Маджетт был потрясен. Он никогда до этого не видел протезов конечностей и, не отрывая глаз от фотографа, наблюдал, как тот прилаживает новый блок к оставшейся части своей ноги. «Надумай он таким же таинственным образом заменить свою голову, мое удивление было бы не больше, чем то, что я испытал тогда», – писал Маджетт.
Что-то необычное в лице Маджетта привлекло внимание фотографа. Все еще опираясь на одну ногу, он переместился к камере и приготовился сфотографировать Маджетта. Как раз перед тем, как открыть затвор, он выставил напоказ свою искусственную ногу и помахал ею перед мальчиком. Через несколько дней он вручил Маджетту отпечатанную фотографию.
«Я хранил ее многие годы, – писал Маджетт, – и это худое, искаженное ужасом лицо босоногого мальчишки, одетого в домотканую одежду, я могу видеть и сейчас».
В тот момент, когда Маджетт описывал это неожиданное для него открытие, он сидел в тюремной камере, надеясь вызвать своими воспоминаниями сочувствие общества. Но даже если у представившего себе эту сцену и возникла бы симпатия, то в памяти тут же всплыл бы факт, что камерами, существовавшими во времена детства Маджетта, было практически невозможно запечатлеть такой трогательный момент, в особенности если объектом съемки был ребенок. Если тот самый фотограф и увидел что-либо в глазах Маджетта, то это была всего лишь бледно-голубая пустота, которую – а это он, к своему сожалению, знал – ни одна существующая тогда пленка не могла бы запечатлеть.
* * *
В шестнадцать лет Маджетт закончил школу и, несмотря на юный возраст, получил работу учителя. Сначала в Гилмантоне, а затем в Алтоне (в том же штате Нью-Гемпшир), где он встретил молодую женщину, которую звали Клара А. Лаверинг. Она никогда не встречала мужчину, подобного Маджетту. Он был молодым, но уравновешенным и выдержанным, а вдобавок к этому проявил способность к тому, чтобы внушать ей хорошее самочувствие, когда обстоятельства настраивали ее на совершенно противоположный лад. Он говорил так хорошо и с такой теплотой и постоянно, даже в обществе, проявлял нежную заботу о ней мелкими, но трогательными пустяками. Главным пороком Маджетта было его настойчивое требование того, что она должна позволять ему проявлять к ней свою любовь, но не как влюбленному в стадии формального ухаживания, а так, как это должно происходить после замужества. Она держала его на расстоянии, но не могла отрицать того, что Маджетт пробуждает в ней интенсивное желание, которое, по сути, отодвигало на второй план все ее мечты. Маджетту исполнилось восемнадцать, когда он предложил ей сбежать с ним и тайком пожениться. Она согласилась. 4 июля 1878 года мировой судья объявил их мужем и женой.
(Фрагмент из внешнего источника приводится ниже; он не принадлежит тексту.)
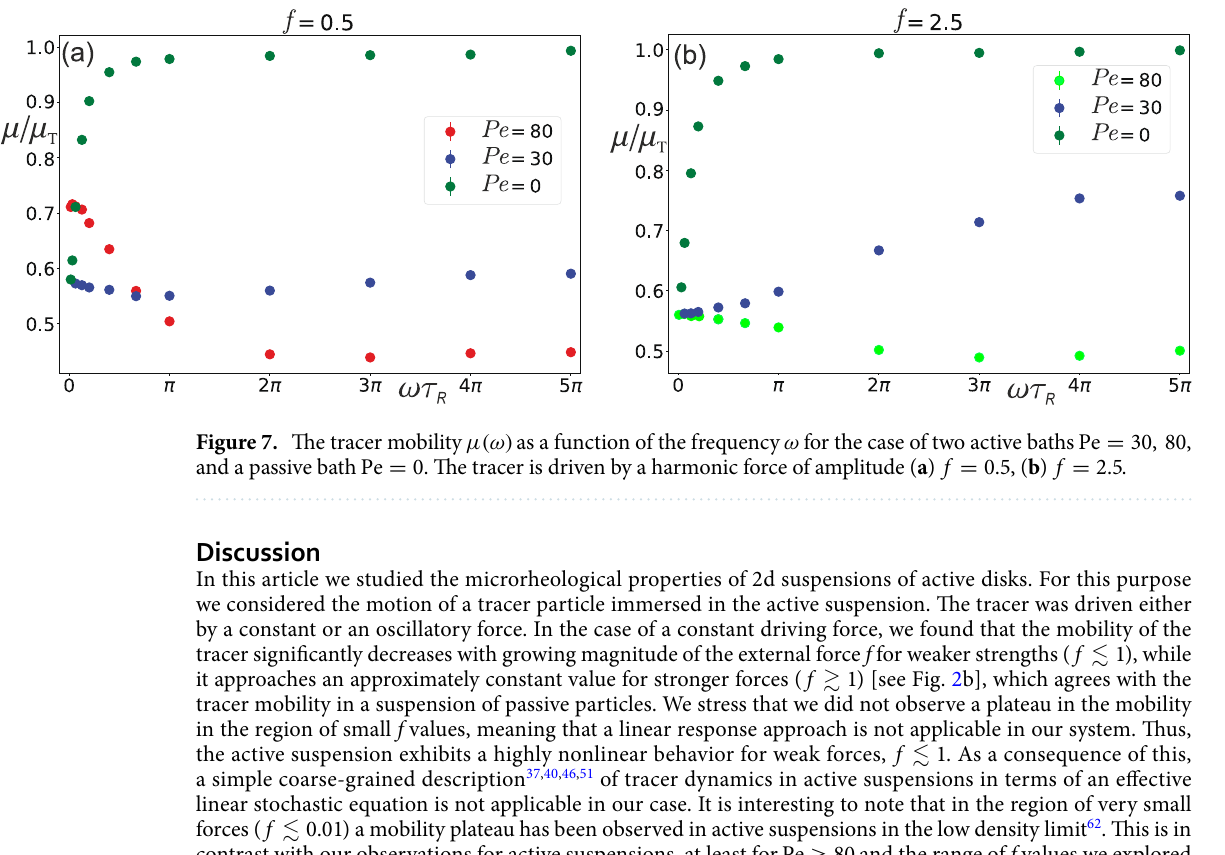
Figure 7. The tracer mobility µ(ω) as a function of the frequency ω for the case of two active baths Pe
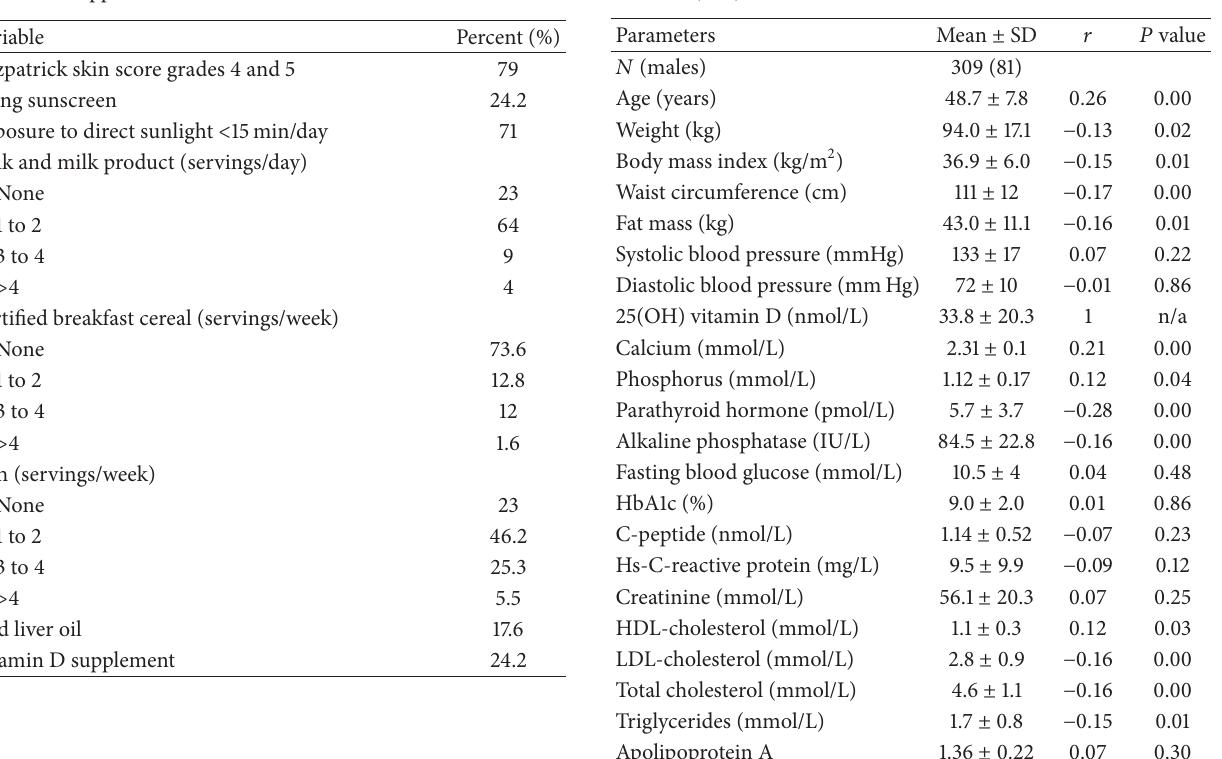
Table 2: Clinical characteristics of participants and correlation with serum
Поначалу страсть была намного более пылкой, чем ожидала Клара, наслушавшаяся строгих внушений от старших женщин. Однако охлаждение в отношениях наступило довольно быстро. Маджетт часто уходил из дому и подолгу отсутствовал. Вскоре он ушел и не появлялся дома несколько дней. Наконец он просто ушел совсем. Согласно журналу регистрации браков Алтона, штат Нью-Гемпшир, они оставались мужем и женой, но в их контракте было столько же юридической силы, сколько было ее в бумаге, превратившейся от времени в пыль.